In the records below, find the line containing "ejemplo anterior es **1d7c52d4883e**"; give it again exactly, along with every line that follows, and nothing else.

Excerpts from a dataset -

**********

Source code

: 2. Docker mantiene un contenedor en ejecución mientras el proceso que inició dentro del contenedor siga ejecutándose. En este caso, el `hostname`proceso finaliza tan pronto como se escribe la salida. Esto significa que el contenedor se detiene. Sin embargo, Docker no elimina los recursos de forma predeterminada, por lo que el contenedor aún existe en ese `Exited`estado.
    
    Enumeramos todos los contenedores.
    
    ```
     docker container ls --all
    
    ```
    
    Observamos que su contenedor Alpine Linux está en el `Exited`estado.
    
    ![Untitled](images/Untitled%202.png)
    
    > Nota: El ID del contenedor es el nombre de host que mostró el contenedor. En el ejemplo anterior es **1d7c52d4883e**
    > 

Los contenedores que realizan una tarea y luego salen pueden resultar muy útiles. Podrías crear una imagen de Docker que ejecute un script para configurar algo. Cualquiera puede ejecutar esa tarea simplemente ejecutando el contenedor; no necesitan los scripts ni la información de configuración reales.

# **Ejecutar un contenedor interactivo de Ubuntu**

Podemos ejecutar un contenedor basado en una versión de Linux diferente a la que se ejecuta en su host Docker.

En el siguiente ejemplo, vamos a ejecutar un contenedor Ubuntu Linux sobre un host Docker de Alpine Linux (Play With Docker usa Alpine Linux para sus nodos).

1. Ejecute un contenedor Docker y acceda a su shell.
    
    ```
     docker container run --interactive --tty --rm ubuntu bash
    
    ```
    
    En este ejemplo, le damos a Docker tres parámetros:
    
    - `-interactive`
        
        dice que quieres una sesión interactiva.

**********

Problem solution -
    > Nota: El ID del contenedor es el nombre de host que mostró el contenedor. En el ejemplo anterior es **1d7c52d4883e**
    > 

Los contenedores que realizan una tarea y luego salen pueden resultar muy útiles. Podrías crear una imagen de Docker que ejecute un script para configurar algo. Cualquiera puede ejecutar esa tarea simplemente ejecutando el contenedor; no necesitan los scripts ni la información de configuración reales.

# **Ejecutar un contenedor interactivo de Ubuntu**

Podemos ejecutar un contenedor basado en una versión de Linux diferente a la que se ejecuta en su host Docker.

En el siguiente ejemplo, vamos a ejecutar un contenedor Ubuntu Linux sobre un host Docker de Alpine Linux (Play With Docker usa Alpine Linux para sus nodos).

1. Ejecute un contenedor Docker y acceda a su shell.
    
    ```
     docker container run --interactive --tty --rm ubuntu bash
    
    ```
    
    En este ejemplo, le damos a Docker tres parámetros:
    
    - `-interactive`
        
        dice que quieres una sesión interactiva.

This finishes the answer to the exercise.